> WORK ITEM
With the line containing "Metres; depth is" as the start and the line containing "Your best depth" as the end, transcribe that span of the entries below exactly, including both.

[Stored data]

⟨

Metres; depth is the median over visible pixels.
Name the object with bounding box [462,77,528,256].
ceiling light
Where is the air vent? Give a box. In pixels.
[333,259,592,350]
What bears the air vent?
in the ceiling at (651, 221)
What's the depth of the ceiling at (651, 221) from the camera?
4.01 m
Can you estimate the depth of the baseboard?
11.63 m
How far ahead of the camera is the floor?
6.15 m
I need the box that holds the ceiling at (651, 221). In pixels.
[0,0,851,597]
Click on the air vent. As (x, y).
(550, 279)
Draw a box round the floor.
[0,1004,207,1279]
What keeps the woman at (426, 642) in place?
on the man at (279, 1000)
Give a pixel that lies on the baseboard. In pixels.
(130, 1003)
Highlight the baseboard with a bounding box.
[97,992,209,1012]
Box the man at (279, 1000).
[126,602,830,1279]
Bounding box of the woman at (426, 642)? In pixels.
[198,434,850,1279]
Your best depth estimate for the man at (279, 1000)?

⟩
⟨

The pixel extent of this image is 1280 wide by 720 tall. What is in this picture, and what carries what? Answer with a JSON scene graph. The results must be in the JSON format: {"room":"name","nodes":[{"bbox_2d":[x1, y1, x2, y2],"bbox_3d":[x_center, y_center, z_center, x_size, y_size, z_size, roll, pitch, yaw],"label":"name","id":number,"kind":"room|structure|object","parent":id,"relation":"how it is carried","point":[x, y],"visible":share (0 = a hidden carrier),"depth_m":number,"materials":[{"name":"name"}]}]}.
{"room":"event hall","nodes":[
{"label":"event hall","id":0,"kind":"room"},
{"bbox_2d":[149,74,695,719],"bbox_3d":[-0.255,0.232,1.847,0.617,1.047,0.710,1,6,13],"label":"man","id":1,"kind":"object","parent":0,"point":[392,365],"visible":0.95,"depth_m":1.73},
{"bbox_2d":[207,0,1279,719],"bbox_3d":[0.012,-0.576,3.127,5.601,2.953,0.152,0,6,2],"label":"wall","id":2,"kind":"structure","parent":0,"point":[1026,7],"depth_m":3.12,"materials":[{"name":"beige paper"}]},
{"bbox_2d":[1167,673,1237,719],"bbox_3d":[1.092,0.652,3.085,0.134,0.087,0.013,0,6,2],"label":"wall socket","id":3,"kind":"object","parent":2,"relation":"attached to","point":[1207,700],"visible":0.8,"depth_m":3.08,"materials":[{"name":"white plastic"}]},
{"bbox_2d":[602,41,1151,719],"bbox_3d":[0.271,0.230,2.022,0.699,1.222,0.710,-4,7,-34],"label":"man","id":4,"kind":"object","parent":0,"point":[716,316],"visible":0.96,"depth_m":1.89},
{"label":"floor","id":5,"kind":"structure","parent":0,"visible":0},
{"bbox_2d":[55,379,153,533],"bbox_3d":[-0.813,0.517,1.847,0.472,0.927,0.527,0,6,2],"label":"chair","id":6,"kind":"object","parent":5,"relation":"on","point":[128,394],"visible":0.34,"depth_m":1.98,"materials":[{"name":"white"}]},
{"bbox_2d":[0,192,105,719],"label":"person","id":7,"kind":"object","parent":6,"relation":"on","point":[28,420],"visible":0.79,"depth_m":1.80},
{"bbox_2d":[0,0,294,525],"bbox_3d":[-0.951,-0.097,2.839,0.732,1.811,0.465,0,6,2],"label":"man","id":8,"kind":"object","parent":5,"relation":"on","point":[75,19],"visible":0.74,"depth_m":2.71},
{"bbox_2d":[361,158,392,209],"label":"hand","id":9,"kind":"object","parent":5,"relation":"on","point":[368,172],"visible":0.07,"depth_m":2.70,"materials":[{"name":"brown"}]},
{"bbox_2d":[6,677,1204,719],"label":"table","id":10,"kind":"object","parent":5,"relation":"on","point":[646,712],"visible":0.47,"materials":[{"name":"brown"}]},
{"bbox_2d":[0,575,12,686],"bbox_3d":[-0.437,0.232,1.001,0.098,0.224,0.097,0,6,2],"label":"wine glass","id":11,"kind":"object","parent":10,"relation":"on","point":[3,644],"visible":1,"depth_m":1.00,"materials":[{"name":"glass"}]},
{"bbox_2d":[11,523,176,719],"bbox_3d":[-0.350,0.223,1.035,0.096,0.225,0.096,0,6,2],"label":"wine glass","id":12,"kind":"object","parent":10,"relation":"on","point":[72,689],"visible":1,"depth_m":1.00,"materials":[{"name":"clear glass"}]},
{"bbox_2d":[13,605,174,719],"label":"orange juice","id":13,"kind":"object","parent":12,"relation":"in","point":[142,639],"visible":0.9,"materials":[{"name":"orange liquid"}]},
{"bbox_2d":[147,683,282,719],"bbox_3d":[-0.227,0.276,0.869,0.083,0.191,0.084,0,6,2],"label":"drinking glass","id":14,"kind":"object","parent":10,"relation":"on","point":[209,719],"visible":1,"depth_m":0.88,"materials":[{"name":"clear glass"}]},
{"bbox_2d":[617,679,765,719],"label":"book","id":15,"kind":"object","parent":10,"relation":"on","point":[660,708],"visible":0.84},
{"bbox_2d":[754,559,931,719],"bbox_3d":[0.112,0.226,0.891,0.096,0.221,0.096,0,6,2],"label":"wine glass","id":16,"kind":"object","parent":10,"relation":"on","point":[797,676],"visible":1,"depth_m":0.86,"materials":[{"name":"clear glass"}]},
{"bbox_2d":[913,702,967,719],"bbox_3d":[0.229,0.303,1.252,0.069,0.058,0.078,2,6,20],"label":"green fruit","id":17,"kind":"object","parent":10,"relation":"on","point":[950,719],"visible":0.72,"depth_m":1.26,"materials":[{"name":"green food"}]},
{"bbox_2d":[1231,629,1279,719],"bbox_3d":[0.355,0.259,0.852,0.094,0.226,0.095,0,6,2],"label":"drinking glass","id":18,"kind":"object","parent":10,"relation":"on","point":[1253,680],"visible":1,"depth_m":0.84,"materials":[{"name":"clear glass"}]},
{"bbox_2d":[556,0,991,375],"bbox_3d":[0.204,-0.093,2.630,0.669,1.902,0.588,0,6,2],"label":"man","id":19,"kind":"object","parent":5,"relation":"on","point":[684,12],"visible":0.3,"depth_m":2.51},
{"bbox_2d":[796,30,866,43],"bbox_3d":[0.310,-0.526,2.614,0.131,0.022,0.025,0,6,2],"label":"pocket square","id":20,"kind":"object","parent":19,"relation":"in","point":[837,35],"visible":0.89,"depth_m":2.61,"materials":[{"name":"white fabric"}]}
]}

⟩

> SOLUTION
Metres; depth is the median over visible pixels.
Name the object with bounding box [462,77,528,256].
ceiling light
Where is the air vent? Give a box. In pixels.
[333,259,592,350]
What bears the air vent?
in the ceiling at (651, 221)
What's the depth of the ceiling at (651, 221) from the camera?
4.01 m
Can you estimate the depth of the baseboard?
11.63 m
How far ahead of the camera is the floor?
6.15 m
I need the box that holds the ceiling at (651, 221). In pixels.
[0,0,851,597]
Click on the air vent. As (x, y).
(550, 279)
Draw a box round the floor.
[0,1004,207,1279]
What keeps the woman at (426, 642) in place?
on the man at (279, 1000)
Give a pixel that lies on the baseboard. In pixels.
(130, 1003)
Highlight the baseboard with a bounding box.
[97,992,209,1012]
Box the man at (279, 1000).
[126,602,830,1279]
Bounding box of the woman at (426, 642)? In pixels.
[198,434,850,1279]
Your best depth estimate for the man at (279, 1000)?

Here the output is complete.